Exercise requirements: Images should be left out, and everything else in the listing reproduced exactly.

Provided information:
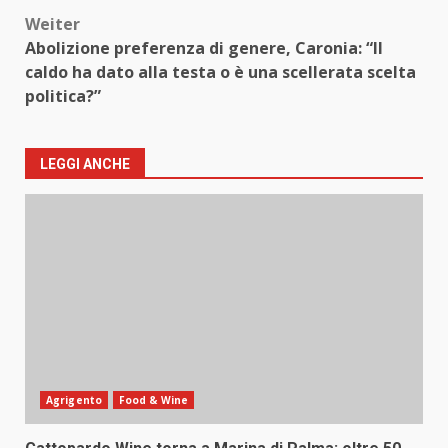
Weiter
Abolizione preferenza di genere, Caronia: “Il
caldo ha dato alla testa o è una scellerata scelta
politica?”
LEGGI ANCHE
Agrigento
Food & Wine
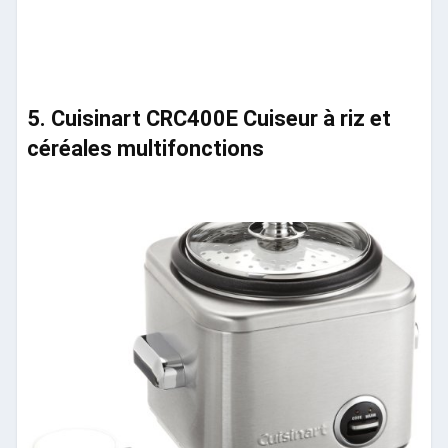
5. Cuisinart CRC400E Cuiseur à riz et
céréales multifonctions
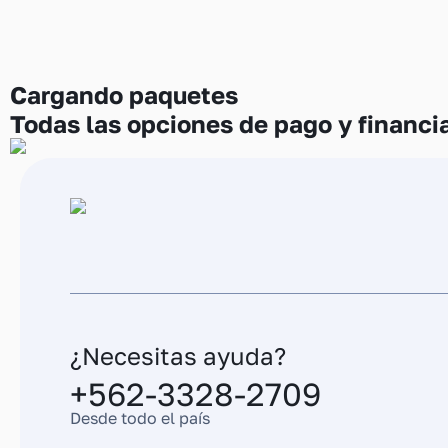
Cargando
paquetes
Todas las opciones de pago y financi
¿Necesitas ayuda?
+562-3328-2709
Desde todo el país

Result for this task:
Weiter
Abolizione preferenza di genere, Caronia: “Il
caldo ha dato alla testa o è una scellerata scelta
politica?”
LEGGI ANCHE
Agrigento
Food & Wine
5. Cuisinart CRC400E Cuiseur à riz et
céréales multifonctions
Cargando
paquetes
Todas las opciones de pago y financi
¿Necesitas ayuda?
+562-3328-2709
Desde todo el país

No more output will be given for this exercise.